When it comes to upcycling art, the many unique ways of reinventing unwanted trash into something beautiful are endless. Plus, there’s never any waste left behind...
If you’ve ever renovated your house or even witnessed construction of any kind, you’ll know the volume of material discarded from demolition and refurbishment is immense, no matter how small the job. A creative way of circumventing the waste generated from building construction, both macro and micro, is by reinventing it as upcycled art. For a location like Monteverde, the emerald crown jewel of Costa Rica is known for its sustainability as well as the proactiveness of its indigenous communities in preserving their habitat, upcycling is a natural fit.

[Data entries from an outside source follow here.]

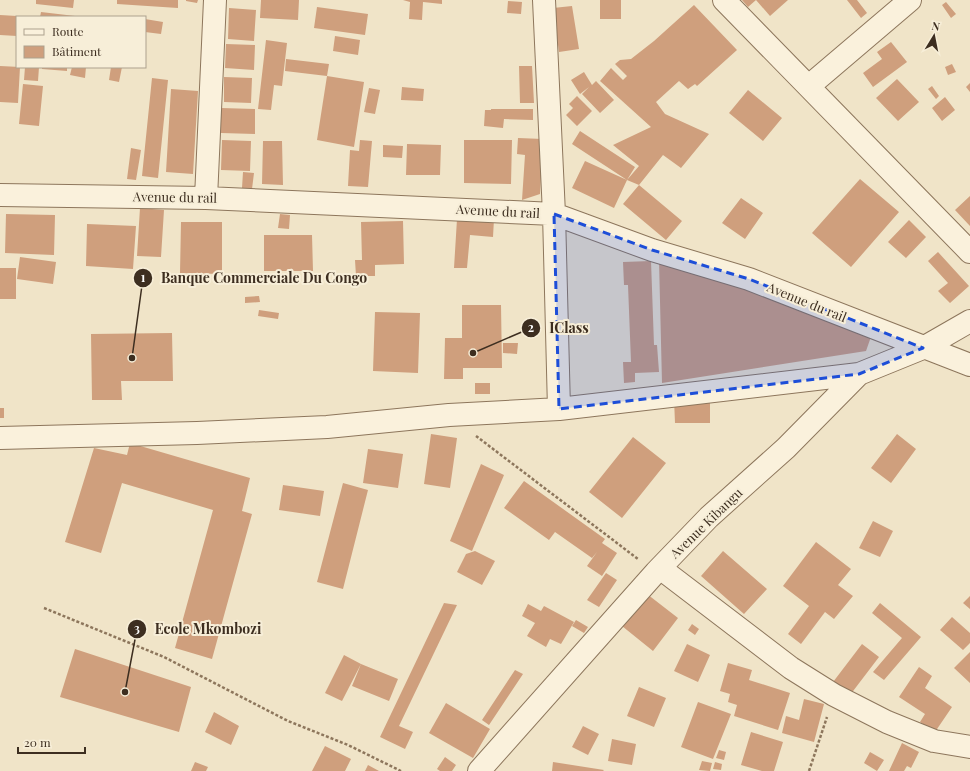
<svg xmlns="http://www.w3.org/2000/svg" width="970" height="771" font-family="'Playfair Display',serif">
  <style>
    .building { fill: #cf9f7d }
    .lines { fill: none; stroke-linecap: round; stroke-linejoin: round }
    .minor-casing { stroke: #8d765c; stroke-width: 24 }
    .path { stroke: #8d765c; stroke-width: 2.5; stroke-dasharray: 3 2; stroke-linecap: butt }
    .minor { stroke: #faf1dc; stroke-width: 22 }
    .marked { fill: #1d4ed8; fill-opacity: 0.2; stroke: #1d4ed8; stroke-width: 3; stroke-dasharray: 8 5; stroke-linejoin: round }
    .labels { text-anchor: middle; stroke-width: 4; stroke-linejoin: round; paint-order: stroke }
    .street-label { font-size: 13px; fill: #3d2e20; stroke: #f7eed8 }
    .leader { fill: none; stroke: #3d2e20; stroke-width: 1.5 }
    .callout-dot { fill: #3d2e20; stroke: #f7eed8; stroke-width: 1.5 }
    .mark-label { font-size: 12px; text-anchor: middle; font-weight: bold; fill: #fff }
    .callout-label { font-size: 14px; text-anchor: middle; font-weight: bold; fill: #3d2e20; stroke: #f7eed8; stroke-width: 4; stroke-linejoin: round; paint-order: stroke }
  </style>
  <rect width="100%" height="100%" fill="#f0e4c8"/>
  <path class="building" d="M36,0H74L73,8L36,4Z
    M117,0H178V8L117,4Z
    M186,0H198L197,3L186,1Z
    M261,0H299L298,20L260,18Z
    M403,0H442V4L423,2L422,20L409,19L410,2Z
    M600,0H621V19H600Z
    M742,0H788L770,16L756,0L748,7Z
    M847,0H857L867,13L861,18Z
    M508,1L522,2L521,14L507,13Z
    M946,2L956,14L951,18L942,5Z
    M694,5L737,50L697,86L695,84L688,89L679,81L656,102L665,114L709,134L681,168L663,155L639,185L682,221L666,240L623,204L639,185L627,180L639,166L613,145L651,127L600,81L611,68L623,80L627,76L615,64L620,60L631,59L654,41Z
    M572,6L579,49L559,52L553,8Z
    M317,7L368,14L365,35L314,28Z
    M229,8L256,10L254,41L228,39Z
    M41,12L75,16L74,17H40Z
    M0,15L17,16V36L0,35Z
    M145,19L163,22L161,34L145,32Z
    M335,36L360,40L358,55L333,51Z
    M266,40L287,43L282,86L274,85L271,110L258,109Z
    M891,42L907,62L873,87L863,73L882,59L877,52Z
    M226,44L255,45L254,70L225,68Z
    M286,59L329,64L327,76L285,71Z
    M952,64L956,72L948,75L945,67Z
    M0,66L20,67L18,103L0,102Z
    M519,66H532L534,103H520Z
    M25,67H39L38,81L24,80Z
    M42,67H67V71L42,69Z
    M72,67H86L85,78L70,75Z
    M111,67H122L119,82L109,80Z
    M584,72L592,85L596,81L614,100L600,113L582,94L589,87L580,94L571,80Z
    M327,76L364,82L354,147L317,140Z
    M224,77L252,78L251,103L224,102Z
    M152,78L168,80L158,178L142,176Z
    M897,79L919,102L898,121L876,98Z
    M970,83V92L966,87Z
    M23,84L43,86L39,126L19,124Z
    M932,86L939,96L936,99L928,89Z
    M402,87L424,89L423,101L401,100Z
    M369,88L380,90L375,114L364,112Z
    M171,89L198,91L193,174L166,172Z
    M748,90L782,118L763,141L729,113Z
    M577,96L592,111L577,126L566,115L573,108L569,104Z
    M945,97L955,110L942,121L932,108Z
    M221,108L255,109V134L221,133Z
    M491,109H533V120L504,119L503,128L484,126L485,110H491Z
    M580,131L635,167L627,180L572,144Z
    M518,138L543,139L540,194L522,200L525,155L517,154Z
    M222,140L251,141L250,171L221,170Z
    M360,140L372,141L368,187L348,186L350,150L359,151Z
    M464,140H512L511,184L464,183Z
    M263,141H282L283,185L262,184Z
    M407,144L441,145L440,175H406Z
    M383,145L403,146L402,158L383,157Z
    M131,148L141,150L136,180L127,179Z
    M585,161L627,180L614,208L572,188Z
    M243,172L254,173L252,189L242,188Z
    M860,179L899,212L851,267L812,233Z
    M970,196V226L955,210Z
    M741,198L763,213L745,239L722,223Z
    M140,208L164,210L161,257L137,256Z
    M6,214L55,215L54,255L5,253Z
    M280,214L290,215L289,229L278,228Z
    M457,219H494L493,237L470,235L467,268H454Z
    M909,220L926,237L906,258L888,242Z
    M403,221L404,264L375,265V276H356L355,260H362L361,222Z
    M181,222H222V274L180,273Z
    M87,224L136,226L133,269L86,266Z
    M264,235H312L313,271H264Z
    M938,252L969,286L950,303L938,291L948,283L928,261Z
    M20,257L56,262L53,284L17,279Z
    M659,260L873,331L866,351L662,383Z
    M651,261L654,345H657L659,372L635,373V382L624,383L623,362H631L628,285H624L623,262Z
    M0,268H16V299H0Z
    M259,296L260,302L245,303V297Z
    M462,305H501L502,368H463V379H444L445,338H462Z
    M259,310L279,313L278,319L258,316Z
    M375,312L420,313L418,373L373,371Z
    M172,333L173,381H121L122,400H92L91,334Z
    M503,343H518L517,354L503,353Z
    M475,383H490V394H475Z
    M710,398V423H675L674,399Z
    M0,408H4V418H0Z
    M431,434L457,438L450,488L424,484Z
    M897,434L916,449L891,483L871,468Z
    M633,437L666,463L622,518L589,492Z
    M130,443L250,478L242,511L252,514L212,659L175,648L213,510L122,483L101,553L65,542L94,448L127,455Z
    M368,449L403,454L398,488L363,483Z
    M481,464L504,475L472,551L450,541Z
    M524,481L605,539L602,543L617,553L602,576L587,566L597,552L592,558L555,532L549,540L504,508Z
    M343,483L368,490L343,589L317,582Z
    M283,485L324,491L320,516L279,510Z
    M873,521L893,531L880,557L859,548Z
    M816,542L851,569L838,585L853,596L834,619L825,612L801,644L788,634L809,606L783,586Z
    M475,551L495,561L482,585L457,572L466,554Z
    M723,551L767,589L744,614L701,576Z
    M606,573L617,580L599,607L587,600Z
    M647,594L678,618L653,651L622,626Z
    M970,596V609L963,603Z
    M444,603L457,605L399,726L413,732L405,749L380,737Z
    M880,603L921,637L884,680L873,672L902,638L872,613Z
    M528,604L541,611L544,606L574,622L561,644L550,639L546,647L527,636L535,623L522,616Z
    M952,617L970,633V643L963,650L940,630Z
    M576,620L588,627L584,633L572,626Z
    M692,624L699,629L695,635L688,630Z
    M687,644L710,655L698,682L674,671Z
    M862,644L879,657L847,699L830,686Z
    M75,649L191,687L179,732L60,697Z
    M970,652V683L954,668Z
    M344,655L361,664L342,701L325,693Z
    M728,663L752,670L749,680L790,693L778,730L734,716L737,705L728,702L730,694L720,691Z
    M361,664L398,679L389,701L352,686Z
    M919,667L932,676L925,688L952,707L935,732L920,722L925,714L899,697Z
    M515,670L523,674L489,725L482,720Z
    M639,687L666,698L654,727L627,716Z
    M804,699L824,704L814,742L782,733L786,716L799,720Z
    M698,702L731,714L713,759L681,747Z
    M446,703L490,729L473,758L429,733Z
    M214,712L239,726L231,745L205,732Z
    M583,726L599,734L588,755L572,747Z
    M751,732L783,742L774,771H762L741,765Z
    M612,739L636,744L632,765L608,761Z
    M902,743L919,752L911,768L907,766L904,771H889Z
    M325,746L351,759L345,771H312Z
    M719,750L726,752L724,760L716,758Z
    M870,752L884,760L877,771L864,763Z
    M445,757L456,765L452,771H440L437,769Z
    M702,761L712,763L710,771L699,770Z
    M195,762L208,767L206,771H191Z
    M553,762L604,770L603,771H552Z
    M715,762L722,764L721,770L713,769Z
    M368,765L379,771H365Z"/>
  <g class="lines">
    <g class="minor-casing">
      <path id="minor" d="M544,0L554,214L559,409
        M724,0L970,252
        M809,86L910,0
        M0,195L206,198L554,214L652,250L749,279L970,365
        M206,198L215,0
        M0,438L197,433L327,427L449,415L559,409L859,374
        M660,568L791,668L834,695L887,722L934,741L970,747
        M479,771L656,572L709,517L786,448L859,374L923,348L970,321"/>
    </g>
    <path class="path" d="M476,436L638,559
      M44,608L164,657L288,721L348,745L401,771
      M809,771L827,717"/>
    <use href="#minor" class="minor"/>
  </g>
  <path class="marked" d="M554,214L652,250L749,279L923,348L859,374L559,409Z"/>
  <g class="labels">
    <g class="street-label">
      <text transform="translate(175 197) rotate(1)" y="5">Avenue du rail</text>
      <text transform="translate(498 211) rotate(3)" y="5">Avenue du rail</text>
      <text transform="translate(807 302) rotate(22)" y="5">Avenue du rail</text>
      <text transform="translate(706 523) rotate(-44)" y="5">Avenue Kibangu</text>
    </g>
  </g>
  <path class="leader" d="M132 358L143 278M473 353L531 328M125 692L137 629"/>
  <g class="callout-dot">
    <circle cx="132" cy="358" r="4"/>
    <circle cx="473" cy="353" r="4"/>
    <circle cx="125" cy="692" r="4"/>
    <circle cx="143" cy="278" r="10"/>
    <circle cx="531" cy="328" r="10"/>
    <circle cx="137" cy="629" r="10"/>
  </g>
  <g class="mark-label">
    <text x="143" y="282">1</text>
    <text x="531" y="332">2</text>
    <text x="137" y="633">3</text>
  </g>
  <g class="callout-label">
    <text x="264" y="283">Banque Commerciale Du Congo</text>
    <text x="569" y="333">IClass</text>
    <text x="208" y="634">Ecole Mkombozi</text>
  </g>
  <rect x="16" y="16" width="130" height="52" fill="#f7eed8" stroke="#ada18e"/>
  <rect x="24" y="29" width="20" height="6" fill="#faf1dc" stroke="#ada18e"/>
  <text x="52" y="36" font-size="12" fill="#3d2e20">Route</text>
  <rect x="24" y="46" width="20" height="12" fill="#cf9f7d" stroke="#ada18e"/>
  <text x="52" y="56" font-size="12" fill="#3d2e20">Bâtiment</text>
  <g transform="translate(934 36) rotate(10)" stroke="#f7eed8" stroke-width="3" paint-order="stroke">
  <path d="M0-3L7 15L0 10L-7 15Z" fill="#3d2e20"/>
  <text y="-6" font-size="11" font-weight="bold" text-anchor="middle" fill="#3d2e20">N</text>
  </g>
  <path d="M18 747v6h67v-6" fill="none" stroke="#3d2e20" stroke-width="2"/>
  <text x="24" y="747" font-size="12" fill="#3d2e20" stroke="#f7eed8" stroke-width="3" paint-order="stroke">20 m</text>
</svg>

At its core, the concept of upcycling involves taking otherwise useless and unwanted items and transforming them into products of value. In other words, turning trash into treasure. Upcycling is not a recent practice, certainly not in art circles. For example, sculptor Brian Dettmer carves intricate worlds out of thrown out thick tomes and cast away cassettes and videotapes, turning them into sought-after pieces that are collected in revered museums across the globe. Japanese artist Yuken Teruya turns empty toilet roll tubes into a forest with the flick of his blade. France’s Spot Waste employs every part of an old skateboard fashioning them into a practical, working item such as turntables, speakers or even beer tap handles.
In Monteverde, you’ll find the Chilling Giant. This immense upcycled sculpture sits nearby the largest parking lot leading to one of the area’s most visited sites, the luscious Cloud Forest Reserve. At almost 10-meters long, five-meters wide and five-meters high, this wood and metal creation is, indeed, a giant. The imposing sculpture provides a unique and memorable Instagrammable opportunity for both visitors of the Cloud Forest Reserve as well as for the guests of the nearby Selina Monteverde from which the Chilling Giant’s materials are derived.

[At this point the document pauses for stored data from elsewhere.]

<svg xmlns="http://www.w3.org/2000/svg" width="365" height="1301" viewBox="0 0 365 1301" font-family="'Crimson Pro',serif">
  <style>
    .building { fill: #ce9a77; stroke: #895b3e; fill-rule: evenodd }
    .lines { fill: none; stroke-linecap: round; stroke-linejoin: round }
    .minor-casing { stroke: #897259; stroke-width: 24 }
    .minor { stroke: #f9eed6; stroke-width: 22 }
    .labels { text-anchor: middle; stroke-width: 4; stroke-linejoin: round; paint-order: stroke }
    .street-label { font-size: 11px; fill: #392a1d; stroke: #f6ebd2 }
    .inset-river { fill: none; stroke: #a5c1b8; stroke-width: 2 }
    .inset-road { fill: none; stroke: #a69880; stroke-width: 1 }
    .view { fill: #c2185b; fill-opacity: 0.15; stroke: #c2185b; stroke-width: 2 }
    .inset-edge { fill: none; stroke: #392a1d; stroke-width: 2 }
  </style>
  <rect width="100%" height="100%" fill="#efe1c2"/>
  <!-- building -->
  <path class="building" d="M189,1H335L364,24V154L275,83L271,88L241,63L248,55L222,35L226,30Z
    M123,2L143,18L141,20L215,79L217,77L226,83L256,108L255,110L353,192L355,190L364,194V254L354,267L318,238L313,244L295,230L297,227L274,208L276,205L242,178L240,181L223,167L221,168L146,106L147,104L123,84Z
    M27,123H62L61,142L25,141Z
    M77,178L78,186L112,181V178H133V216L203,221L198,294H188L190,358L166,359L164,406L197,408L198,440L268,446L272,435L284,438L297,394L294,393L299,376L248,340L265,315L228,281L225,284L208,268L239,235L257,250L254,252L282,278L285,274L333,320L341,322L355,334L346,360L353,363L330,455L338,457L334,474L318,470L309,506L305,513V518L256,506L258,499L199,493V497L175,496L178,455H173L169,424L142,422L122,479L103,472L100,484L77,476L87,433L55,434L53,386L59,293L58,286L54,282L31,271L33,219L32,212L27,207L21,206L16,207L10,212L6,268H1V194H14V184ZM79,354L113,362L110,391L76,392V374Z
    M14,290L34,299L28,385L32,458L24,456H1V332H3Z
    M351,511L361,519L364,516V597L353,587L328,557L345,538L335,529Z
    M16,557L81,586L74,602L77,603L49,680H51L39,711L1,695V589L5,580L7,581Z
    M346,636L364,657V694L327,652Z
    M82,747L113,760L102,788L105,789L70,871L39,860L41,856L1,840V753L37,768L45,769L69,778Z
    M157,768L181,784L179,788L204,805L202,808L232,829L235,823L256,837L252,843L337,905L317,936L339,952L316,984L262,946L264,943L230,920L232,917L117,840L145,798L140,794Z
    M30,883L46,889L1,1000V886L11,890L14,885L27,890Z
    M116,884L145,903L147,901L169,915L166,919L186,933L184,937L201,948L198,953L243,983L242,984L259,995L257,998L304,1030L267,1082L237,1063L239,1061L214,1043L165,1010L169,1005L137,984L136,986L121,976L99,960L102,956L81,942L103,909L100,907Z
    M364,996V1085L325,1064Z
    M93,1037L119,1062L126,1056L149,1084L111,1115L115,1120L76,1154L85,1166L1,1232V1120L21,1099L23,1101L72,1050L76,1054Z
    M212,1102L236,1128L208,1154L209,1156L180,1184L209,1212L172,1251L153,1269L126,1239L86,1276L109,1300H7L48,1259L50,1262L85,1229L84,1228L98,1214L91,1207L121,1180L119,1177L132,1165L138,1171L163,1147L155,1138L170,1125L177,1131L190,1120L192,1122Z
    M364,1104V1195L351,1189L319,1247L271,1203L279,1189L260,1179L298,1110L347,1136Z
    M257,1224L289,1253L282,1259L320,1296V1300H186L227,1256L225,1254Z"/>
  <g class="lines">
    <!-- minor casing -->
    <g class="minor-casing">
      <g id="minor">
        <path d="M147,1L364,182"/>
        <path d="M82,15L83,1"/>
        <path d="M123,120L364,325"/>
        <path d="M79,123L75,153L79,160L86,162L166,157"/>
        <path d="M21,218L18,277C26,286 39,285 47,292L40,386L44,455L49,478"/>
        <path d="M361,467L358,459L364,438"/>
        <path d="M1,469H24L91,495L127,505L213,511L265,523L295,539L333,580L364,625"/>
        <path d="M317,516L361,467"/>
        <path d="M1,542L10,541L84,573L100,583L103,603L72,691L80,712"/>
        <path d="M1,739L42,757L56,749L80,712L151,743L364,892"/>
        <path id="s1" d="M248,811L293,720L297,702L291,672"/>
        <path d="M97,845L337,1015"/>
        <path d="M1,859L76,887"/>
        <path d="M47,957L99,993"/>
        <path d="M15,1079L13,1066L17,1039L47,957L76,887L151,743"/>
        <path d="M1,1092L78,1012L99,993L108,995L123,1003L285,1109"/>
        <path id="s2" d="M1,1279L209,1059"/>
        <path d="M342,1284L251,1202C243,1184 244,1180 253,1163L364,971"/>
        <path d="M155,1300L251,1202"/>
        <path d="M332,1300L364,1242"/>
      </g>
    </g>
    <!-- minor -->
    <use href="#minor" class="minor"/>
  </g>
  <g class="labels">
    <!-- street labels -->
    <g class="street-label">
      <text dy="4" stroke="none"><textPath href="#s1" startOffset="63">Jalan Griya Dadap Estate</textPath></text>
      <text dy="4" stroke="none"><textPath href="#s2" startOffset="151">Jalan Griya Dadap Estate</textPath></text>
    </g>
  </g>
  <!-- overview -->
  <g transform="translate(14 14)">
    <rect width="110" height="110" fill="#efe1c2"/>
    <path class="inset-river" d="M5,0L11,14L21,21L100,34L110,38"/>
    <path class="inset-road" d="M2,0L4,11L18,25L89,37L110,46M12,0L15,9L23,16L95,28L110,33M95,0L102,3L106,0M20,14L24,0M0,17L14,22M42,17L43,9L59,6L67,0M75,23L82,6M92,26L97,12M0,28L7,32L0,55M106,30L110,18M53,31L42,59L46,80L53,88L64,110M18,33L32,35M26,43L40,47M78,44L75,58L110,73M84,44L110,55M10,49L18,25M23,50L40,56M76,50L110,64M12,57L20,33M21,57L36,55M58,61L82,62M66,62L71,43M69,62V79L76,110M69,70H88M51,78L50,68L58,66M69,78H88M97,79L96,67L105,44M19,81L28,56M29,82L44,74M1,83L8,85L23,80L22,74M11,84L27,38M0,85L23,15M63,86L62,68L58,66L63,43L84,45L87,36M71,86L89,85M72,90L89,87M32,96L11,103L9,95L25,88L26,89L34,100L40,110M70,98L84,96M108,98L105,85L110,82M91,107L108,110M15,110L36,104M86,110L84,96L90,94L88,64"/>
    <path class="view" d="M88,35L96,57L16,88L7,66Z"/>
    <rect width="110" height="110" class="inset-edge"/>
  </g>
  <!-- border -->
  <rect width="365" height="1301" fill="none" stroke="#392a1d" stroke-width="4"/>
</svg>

The Chilling Giant is the work of Costa Rican principal artist Gabriel Muñoz Ramírez and aided by Argentinean artist Carlos Rodrigo Avalle. The former is world-renowned for his sculpture work while the latter is an expert in mosaic techniques. The body of the structure is composed of countless pieces of rejected wood primarily from Selina Monteverde’s converted and repurposed furniture as well as real estate construction. These pieces are assembled over a metal skeleton. Muñoz Ramírez worked independently on the head, shaping it by hand.
“The final position of the sculpture was clear from the beginning and we knew the materials would be wood and metal,” says Muñoz Ramírez. “The first step was defining the size. The hip was the reference starting point to guide me with the dimensions. Then the feet, the torso, the head and finally the arms, since I had to make sure the shoulders weren’t too big or too small, and that it looked like what I had in mind.
“The skeleton is made of 2x2 inch square tube metal, 1x2 inch metal tube and half-inch plates,” he continues. “Once the skeleton was made, we covered it with the wood. The first layer is longboards and then small pieces of wood to give the final texture. For the face, I used nine wooden blocks. I started by detailing each part: the nose, the mouth, the eyes. When the face was finished, I made a grid with screws and metal plates where I soldered it to the skull in metal and I filled the rest of the head with small pieces.”
As the only sculptor, Muñoz Ramírez made the measurements, but as he says of Avalle as well as his two cabinet making specialist assistants, “We all cut metal and wood, all soldered, all glued. It was a lot of cooperation and good understanding. It was an excellent team.”
The Chilling Giant also ties in with Costa Rica’s ecotourism appeal. The country is a leader in renewable energy. “It’s super sustainable,” says Briceño. “The community asked that the lights be turned down after 10pm. 75% of wildlife activity happens at night. That time is very important so if you have strong lights, the animals go away. That’s just one example of how people are conscious about what they have and they protect it so much, like they are owners of Monteverde.”
Furthermore, 25% of Costa Rica’s territory is reserved as protected. This small area of the world makes up 5% of the earth’s biodiversity. With tourism contributing a great deal to the economy, combining outdoor activities with conservation in Costa Rica comes easily to the indigenous communities, particularly in Monteverde.
Muñoz Ramírez fashioned not only the physical concept for Monteverde’s famous giant but also the concept behind it. He refers to the Chilling Giant as “Clovi” - not its official name, but one Muñoz Ramírez has derived from one of the oldest indigenous cultures in the Americas known as the Clovis. The story goes that the Clovis were on their way from North to South America and after travelling through the Cloud Forest Reserve, sat down to rest and enjoy the natural surroundings. Though it’s a good tale more than a proven fact, Muñoz Ramirez enjoys ascribing to the Chilling Giant.
“The Chilling Giant represents travellers after a day of adventures.,” says Ronald Briceño, the Country Experience Director for Selina in Costa Rica, and the mastermind behind the concept for the upcycled art piece. “You come back tired, maybe wet, maybe cold, have some soup, sit by the fireplace. That’s who the Chilling Giant is.”